Alun Williams

Pour le plaisir des sélénites

10 juin - 22 juillet 2017


 

Ce n’est pas tous les jours qu’on rencontre un peintre qui s’efforce de renverser les tables.
Mais tel est le cas curieux d’Alun Williams, peintre britannique, qui passe une grande partie de son temps à orchestrer des rencontres fortuites avec l’histoire dans les rues d’Europe et d’Amérique du Nord. Il s’inspire d’artistes comme l’iconoclaste Francis Picabia, qui, en 1920, déclara clairement qu’une tache d’encre type Rorschach était La Sainte Vierge.
Williams arpente les ruelles et artères de villes petites ou grandes, et déclare sans ciller, que les taches de peinture accidentelles, ici ou là, évoquent des personnages historiques importants.

Comme le dadaïste français, Williams mise sur le caractère irrationnel de la peinture illusionniste, afin de détourner le rôle de peintre d’histoire par un ultime rebondissement conceptuel. Son argumentaire maintient que, si quelques couleurs disposées de façon naturaliste sur un morceau de tissu peuvent représenter des figures historiques, alors certaines taches abstraites et évocatrices peuvent incarner divers personnages ayant animé tel ou tel endroit de la planète.

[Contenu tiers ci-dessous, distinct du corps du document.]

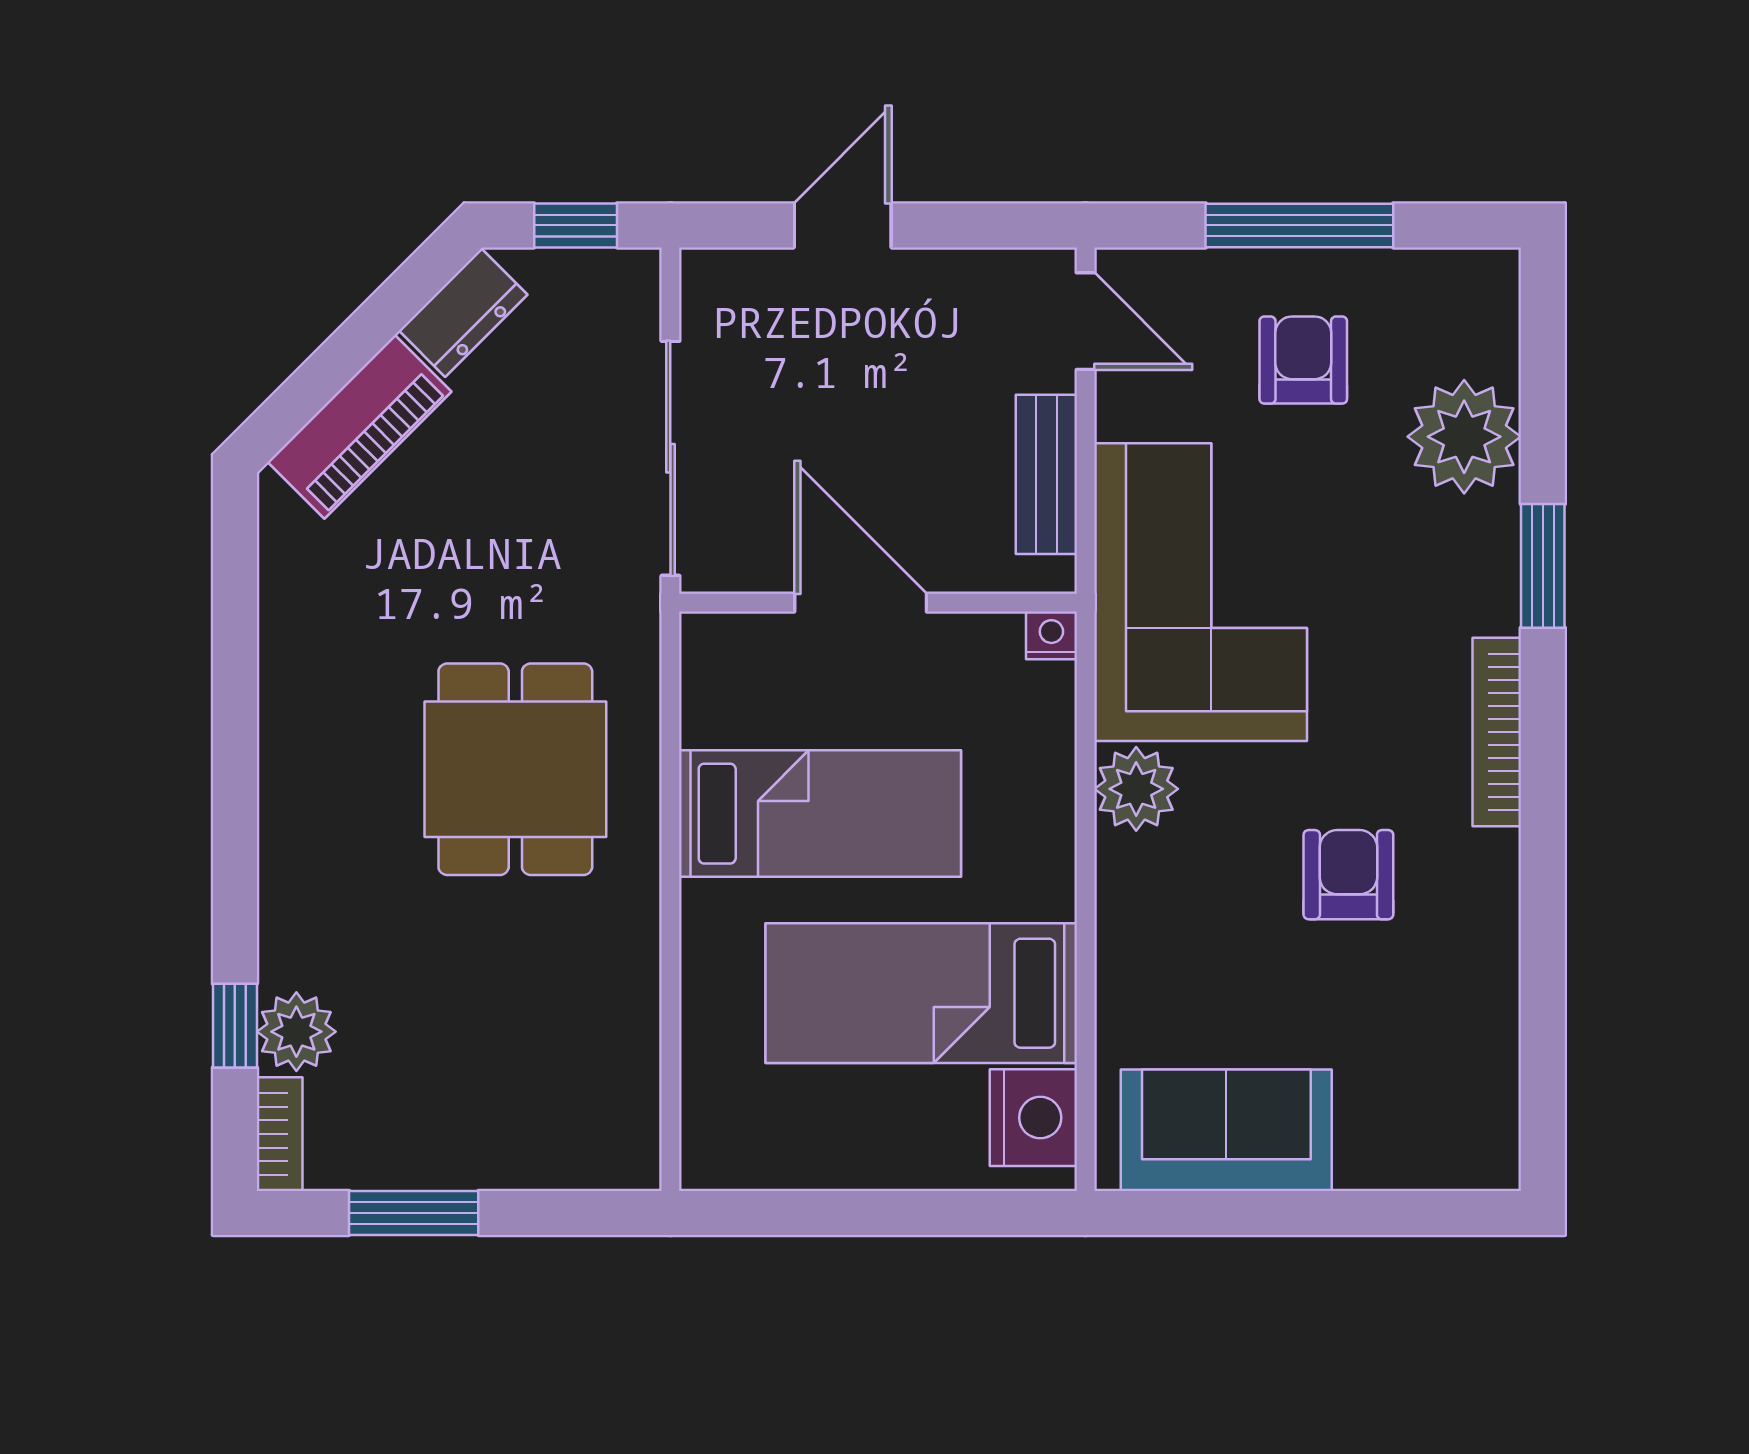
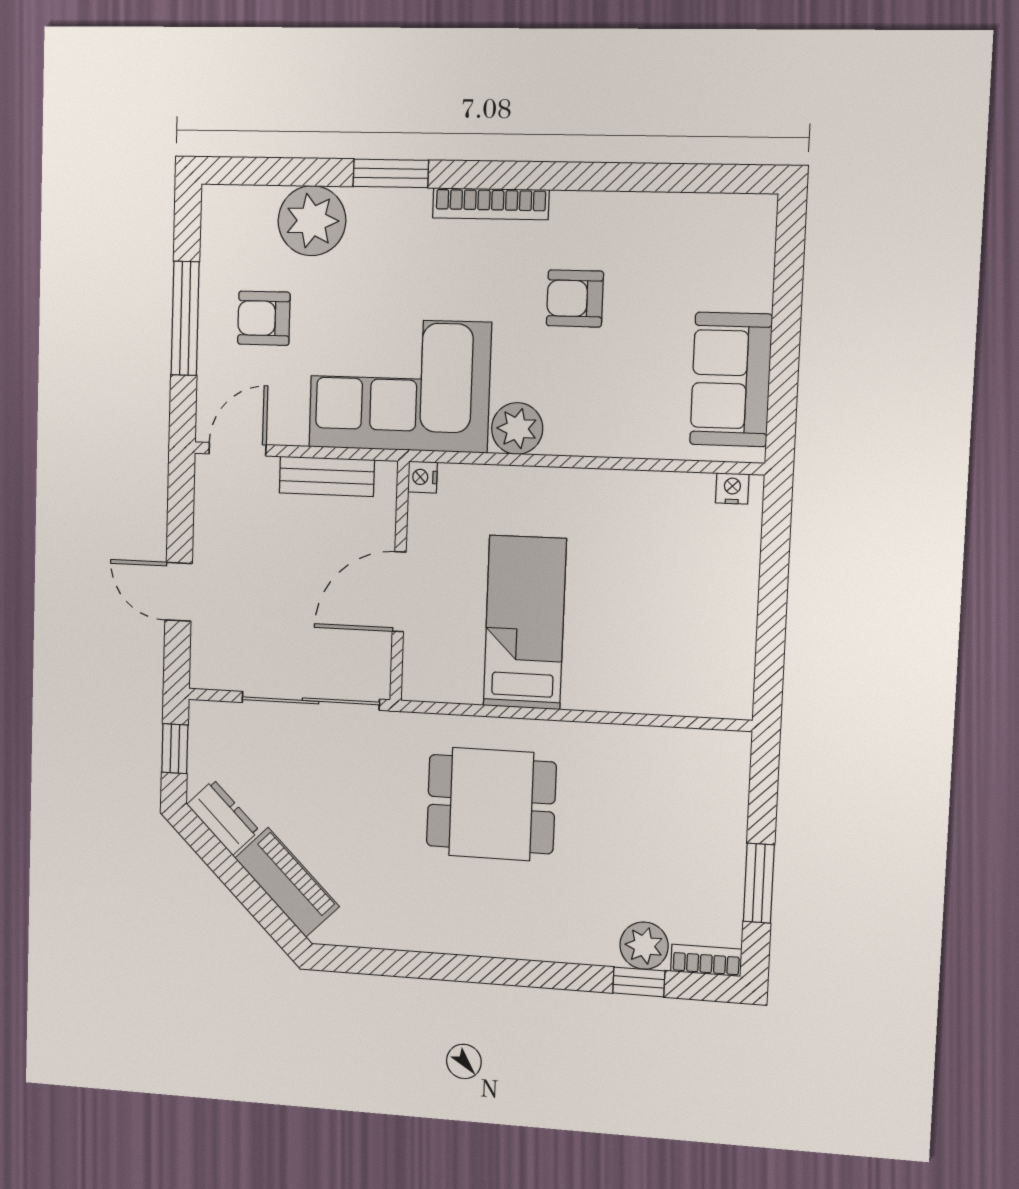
bed: (921, 993) -> (637, 566), removed
nightstand: (1033, 1118) -> (732, 488), width x0.53, depth x0.56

Prise littéralement, cette méthode de libre association opérée par l’artiste a le pouvoir de transformer une banale course chez l’épicier du coin en rencontre avec des nobles du dix-septième siècle, des radicaux du dixhuitième et des hommes et des femmes ordinaires que l’Histoire avec un grand H souvent néglige.

En fait, c’est exactement comme cela que Williams en est venu à peindre des personnages aussi divers que le révolutionnaire américain, John Adams (qui vécut de multiples vies, et devint le deuxième président des Etats-Unis à l’âge de 62 ans), le rêveur et romancier Jules Verne ( l’artiste prétend que l’écrivain « voyagea dans le temps et l’espace » sans quitter son fauteuil), le poète et auteur de nouvelles, Edgar Allan Poe (une lettre controversée, attribuée à Alexandre Dumas, décrit le séjour que l’Américain est censé avoir fait à Paris), Julie Bêcheur (les historiens s’accordent seulement sur le fait qu’elle fut une marchande en vue, aux Halles, avant 1789), Hester Leisler, (la première fille de l’éphémère « Roi de New York », qui vécut longtemps, même après l’exécution pour haute trahison de son père par le nouveau roi Guillaume), et la légendaire marieuse, Marguerite Bourgeoys (elle établit la première « agence matrimoniale » au monde pour les « Filles du Roy » -quelques 800 jeunes françaises qui sur l’ordre du roi Louis XIV émigrèrent en Nouvelle France pour littéralement engendrer la population du Canada).*

Représentés, dans presque chaque cas, par des formes peintes que Williams place sur des fonds extrêmement documentés – comme c’est le cas dans ses portraits de chaque « Fille du Roy » grâce à des citations de l’histoire de l’art – ses personnages prennent de nouveaux aspects abstraits qui correspondent aux circonstances fragiles de leur redécouverte. Comme l’explique l’artiste dans un entretien, il renverse l’art du portrait historique (et de la représentation elle-même) en apparentant ses portraits, parmi d’autres idées artistiques délibérées, à une idée de camouflage. Plutôt que de rechercher des formes colorées qui deviennent invisibles -comme le suggère le mot camoufler- sa propre pratique consiste obstinément à rendre surtout l’invisible visible. Après avoir vu ses portraits historiques, on ne regardera plus jamais des taches accidentelles ou des graffitis de la même façon.

*Clin d’oeil à leur rôle historique peu connu, Williams a rebaptisé ces dernières « Le Mères de Montréal ».

Christian Viveros-Fauné, New York, 2017

Christian Viveros-Fauné est un écrivain et curateur new-yorkais. Il a reçu en 2010 le prix Creative Capital de la Fondation Warhol. En 2011, en tant que critique d’art, il a été en résidence au Bronx Museum. Il intervient dans différentes universités telles que Yale University, Pratt University et la Gerrit Rietveld Académie au Pays-Bas.
Il écrit régulièrement pour les revues The Village Voice et ArtReview.